## Page extract
▼

Monday, August 30, 2010

My Name


I get all sorts of reactions to my name. Mostly, people just want to know how I came to be named Michael. The questions have been strange to get used to, because growing up, I didn't actually use it.. When my grandparents learned that my mother named me, a girl, after my father, even though she was not expecting a boy, they decided they would not call me by my given name. Rather than use my middle name, they started calling me Misty. I have no idea where they got it, or who picked it. I probably should have asked my grandmother before she died. However it came to them, that is what I was called in all circumstances--excluding getting in trouble--for the first 14 years of my life. In fact, as a child, I hated when people learned my real name because it led to teasing.

Then I went to high school and, because I was terrified of the new situation in general but also specifically because I was in a new district and had no friends, unless a teacher asked if we'd like to be called something other than what appeared on their roster, I was too scared to speak up and asked to be called Misty. So in a few classes my freshman year (bio, PE, and French, where it was "Mee-shell" anyway), I went by Michael. Still, most people knew me as Misty.

▲

## Task requirements
1) Return, word for word, the stretch of the post about the name Michael from "I get all sorts" through "led to teasing.".
2) In the post about the name Michael, what name did the grandparents start using in place of the given name?

Spatial question entries
▼

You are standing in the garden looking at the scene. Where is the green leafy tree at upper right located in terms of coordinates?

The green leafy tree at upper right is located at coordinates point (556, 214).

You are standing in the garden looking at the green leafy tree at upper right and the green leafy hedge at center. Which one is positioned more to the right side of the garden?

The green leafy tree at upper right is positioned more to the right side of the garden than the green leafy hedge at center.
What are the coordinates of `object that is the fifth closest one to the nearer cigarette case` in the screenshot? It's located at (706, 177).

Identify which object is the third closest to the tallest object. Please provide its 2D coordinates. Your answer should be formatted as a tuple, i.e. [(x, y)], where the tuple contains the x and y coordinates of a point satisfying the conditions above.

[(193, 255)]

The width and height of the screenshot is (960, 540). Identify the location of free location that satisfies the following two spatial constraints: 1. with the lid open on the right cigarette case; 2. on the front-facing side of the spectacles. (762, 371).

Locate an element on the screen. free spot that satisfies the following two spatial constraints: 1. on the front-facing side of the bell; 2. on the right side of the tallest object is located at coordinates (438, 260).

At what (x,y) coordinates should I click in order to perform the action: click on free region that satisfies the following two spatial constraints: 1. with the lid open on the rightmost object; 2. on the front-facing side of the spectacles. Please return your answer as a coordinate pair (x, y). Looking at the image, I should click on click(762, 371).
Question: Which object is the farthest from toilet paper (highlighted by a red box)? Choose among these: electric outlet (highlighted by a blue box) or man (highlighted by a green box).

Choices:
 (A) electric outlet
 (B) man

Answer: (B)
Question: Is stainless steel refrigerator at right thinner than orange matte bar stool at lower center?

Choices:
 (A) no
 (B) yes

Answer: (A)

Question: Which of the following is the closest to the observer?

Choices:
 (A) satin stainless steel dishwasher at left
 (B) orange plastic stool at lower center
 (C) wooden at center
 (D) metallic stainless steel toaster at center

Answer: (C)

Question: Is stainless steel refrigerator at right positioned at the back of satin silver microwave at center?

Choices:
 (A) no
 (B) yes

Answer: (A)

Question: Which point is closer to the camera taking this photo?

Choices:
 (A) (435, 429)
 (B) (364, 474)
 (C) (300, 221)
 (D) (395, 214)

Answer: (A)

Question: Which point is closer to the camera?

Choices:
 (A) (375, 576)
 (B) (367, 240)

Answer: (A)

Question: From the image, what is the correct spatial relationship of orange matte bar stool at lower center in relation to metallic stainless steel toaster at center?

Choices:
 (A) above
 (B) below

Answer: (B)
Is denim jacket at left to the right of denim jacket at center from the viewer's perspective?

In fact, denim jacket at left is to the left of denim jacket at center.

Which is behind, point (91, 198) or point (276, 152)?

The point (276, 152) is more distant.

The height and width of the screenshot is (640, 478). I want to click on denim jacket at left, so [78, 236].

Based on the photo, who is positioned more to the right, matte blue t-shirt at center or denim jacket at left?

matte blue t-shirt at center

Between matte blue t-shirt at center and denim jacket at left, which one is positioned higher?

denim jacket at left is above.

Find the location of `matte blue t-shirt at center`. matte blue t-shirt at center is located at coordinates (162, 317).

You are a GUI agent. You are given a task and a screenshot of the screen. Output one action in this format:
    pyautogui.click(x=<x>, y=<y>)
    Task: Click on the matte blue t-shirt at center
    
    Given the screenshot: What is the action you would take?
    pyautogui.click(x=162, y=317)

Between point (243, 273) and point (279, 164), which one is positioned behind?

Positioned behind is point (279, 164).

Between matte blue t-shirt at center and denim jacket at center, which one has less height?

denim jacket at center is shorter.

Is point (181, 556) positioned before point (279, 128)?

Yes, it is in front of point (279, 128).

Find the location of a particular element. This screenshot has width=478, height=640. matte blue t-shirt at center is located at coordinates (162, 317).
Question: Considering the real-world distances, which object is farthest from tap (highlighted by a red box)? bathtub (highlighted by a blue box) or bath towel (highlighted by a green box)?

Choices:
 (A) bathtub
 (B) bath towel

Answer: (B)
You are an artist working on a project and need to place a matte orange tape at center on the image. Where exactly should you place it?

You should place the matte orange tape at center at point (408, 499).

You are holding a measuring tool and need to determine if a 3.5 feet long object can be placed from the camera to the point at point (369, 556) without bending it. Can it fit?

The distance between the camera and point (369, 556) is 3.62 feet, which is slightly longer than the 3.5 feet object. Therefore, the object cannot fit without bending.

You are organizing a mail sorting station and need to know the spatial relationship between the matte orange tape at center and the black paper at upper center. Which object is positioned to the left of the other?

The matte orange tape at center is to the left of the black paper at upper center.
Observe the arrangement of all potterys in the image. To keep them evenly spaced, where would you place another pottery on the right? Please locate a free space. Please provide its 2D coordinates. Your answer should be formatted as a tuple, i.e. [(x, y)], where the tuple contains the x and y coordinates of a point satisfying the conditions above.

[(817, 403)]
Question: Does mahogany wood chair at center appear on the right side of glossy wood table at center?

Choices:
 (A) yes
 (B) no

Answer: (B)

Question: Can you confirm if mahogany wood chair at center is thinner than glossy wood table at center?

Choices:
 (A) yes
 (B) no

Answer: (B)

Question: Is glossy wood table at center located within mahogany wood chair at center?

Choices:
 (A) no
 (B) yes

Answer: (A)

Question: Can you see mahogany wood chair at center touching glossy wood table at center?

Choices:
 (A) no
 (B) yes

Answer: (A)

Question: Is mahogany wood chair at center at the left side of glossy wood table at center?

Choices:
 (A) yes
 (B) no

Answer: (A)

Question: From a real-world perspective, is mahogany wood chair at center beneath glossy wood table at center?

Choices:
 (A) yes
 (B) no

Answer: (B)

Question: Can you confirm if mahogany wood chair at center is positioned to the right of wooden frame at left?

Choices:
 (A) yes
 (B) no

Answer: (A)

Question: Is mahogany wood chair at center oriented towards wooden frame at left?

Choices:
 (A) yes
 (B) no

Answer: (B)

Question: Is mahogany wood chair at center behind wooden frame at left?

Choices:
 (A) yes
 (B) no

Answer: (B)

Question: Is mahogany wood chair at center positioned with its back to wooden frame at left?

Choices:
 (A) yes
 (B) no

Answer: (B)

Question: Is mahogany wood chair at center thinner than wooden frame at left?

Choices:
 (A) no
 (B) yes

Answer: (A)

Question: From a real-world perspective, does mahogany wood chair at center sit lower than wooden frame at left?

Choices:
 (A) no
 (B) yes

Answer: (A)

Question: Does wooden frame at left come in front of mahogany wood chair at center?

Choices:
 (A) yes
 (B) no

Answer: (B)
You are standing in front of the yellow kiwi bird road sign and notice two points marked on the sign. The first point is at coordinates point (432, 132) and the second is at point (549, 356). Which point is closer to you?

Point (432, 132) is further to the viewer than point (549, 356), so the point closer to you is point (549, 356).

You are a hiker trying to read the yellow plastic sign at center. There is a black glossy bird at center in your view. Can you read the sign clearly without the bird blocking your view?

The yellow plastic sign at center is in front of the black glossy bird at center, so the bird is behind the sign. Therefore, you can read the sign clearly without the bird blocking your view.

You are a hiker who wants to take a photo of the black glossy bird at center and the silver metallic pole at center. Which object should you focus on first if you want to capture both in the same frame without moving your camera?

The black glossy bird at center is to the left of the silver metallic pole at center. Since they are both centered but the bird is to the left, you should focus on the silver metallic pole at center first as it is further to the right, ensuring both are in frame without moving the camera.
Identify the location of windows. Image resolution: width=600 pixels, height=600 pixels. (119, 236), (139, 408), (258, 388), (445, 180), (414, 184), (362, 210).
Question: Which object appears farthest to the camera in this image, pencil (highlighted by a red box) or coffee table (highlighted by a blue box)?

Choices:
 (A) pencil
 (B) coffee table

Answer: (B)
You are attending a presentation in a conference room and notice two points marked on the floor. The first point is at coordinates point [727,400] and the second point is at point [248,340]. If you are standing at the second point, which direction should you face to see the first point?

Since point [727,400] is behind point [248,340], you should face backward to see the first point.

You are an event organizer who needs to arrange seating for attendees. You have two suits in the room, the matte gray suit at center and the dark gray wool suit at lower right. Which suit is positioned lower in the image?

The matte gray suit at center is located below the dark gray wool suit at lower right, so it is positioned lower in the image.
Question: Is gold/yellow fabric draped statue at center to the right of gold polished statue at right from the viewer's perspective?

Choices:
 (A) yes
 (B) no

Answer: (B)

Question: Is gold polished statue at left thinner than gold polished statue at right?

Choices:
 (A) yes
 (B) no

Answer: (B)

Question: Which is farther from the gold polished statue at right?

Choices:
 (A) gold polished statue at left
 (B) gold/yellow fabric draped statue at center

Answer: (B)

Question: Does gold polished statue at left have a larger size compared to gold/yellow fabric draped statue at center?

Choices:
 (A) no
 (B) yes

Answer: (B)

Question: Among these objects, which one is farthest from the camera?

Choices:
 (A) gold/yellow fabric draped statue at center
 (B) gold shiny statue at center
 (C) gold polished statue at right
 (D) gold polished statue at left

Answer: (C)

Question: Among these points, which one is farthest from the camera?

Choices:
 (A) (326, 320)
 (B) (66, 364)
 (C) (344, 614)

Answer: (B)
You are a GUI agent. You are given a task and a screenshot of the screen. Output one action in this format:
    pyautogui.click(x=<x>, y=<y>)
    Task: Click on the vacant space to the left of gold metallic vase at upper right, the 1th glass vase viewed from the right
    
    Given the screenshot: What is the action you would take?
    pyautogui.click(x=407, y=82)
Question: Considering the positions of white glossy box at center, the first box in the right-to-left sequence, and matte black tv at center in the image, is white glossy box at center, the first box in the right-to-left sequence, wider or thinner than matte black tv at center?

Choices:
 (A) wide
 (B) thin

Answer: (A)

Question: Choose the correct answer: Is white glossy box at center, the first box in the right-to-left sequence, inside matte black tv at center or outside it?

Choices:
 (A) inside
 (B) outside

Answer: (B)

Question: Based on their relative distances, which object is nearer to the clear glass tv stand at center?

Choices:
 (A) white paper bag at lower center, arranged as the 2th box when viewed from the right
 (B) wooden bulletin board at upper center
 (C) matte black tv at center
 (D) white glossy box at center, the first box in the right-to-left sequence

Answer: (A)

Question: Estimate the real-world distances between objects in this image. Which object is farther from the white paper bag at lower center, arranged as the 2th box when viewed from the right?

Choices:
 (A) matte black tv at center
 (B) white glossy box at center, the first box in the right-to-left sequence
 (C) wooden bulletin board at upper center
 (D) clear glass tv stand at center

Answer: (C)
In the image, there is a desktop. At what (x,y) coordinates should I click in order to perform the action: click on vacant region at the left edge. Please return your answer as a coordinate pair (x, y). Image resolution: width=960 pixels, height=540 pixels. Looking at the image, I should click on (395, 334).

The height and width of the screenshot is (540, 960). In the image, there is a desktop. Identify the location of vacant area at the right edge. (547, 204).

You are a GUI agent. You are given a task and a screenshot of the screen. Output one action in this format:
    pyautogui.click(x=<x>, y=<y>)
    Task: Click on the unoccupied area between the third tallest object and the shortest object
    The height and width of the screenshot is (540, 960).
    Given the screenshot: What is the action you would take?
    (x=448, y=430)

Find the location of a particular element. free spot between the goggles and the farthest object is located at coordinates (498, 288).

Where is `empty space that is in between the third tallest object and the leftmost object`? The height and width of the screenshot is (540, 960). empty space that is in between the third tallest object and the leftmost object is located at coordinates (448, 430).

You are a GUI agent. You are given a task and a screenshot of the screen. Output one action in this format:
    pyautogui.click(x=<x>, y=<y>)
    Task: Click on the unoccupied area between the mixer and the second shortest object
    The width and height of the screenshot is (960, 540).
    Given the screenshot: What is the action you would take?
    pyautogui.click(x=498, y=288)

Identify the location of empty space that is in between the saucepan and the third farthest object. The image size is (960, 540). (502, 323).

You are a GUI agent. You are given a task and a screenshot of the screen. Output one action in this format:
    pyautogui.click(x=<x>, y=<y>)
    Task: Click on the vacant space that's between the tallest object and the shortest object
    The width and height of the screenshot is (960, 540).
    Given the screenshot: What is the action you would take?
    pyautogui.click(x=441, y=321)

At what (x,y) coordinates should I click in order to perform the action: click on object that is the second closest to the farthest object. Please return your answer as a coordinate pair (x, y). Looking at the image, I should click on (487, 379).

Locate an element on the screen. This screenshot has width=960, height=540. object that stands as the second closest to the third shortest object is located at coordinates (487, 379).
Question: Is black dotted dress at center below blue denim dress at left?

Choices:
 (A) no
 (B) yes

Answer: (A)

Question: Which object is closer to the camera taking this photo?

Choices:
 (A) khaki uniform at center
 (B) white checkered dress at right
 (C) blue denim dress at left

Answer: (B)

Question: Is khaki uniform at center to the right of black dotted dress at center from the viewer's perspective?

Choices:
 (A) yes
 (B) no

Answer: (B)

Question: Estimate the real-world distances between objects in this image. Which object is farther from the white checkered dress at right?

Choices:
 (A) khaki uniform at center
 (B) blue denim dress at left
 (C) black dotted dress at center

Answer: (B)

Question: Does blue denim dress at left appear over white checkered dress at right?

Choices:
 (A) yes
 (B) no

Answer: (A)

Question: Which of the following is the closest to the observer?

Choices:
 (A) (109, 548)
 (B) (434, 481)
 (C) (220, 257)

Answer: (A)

▲

## Task solutions
1)
I get all sorts of reactions to my name. Mostly, people just want to know how I came to be named Michael. The questions have been strange to get used to, because growing up, I didn't actually use it.. When my grandparents learned that my mother named me, a girl, after my father, even though she was not expecting a boy, they decided they would not call me by my given name. Rather than use my middle name, they started calling me Misty. I have no idea where they got it, or who picked it. I probably should have asked my grandmother before she died. However it came to them, that is what I was called in all circumstances--excluding getting in trouble--for the first 14 years of my life. In fact, as a child, I hated when people learned my real name because it led to teasing.

2) Misty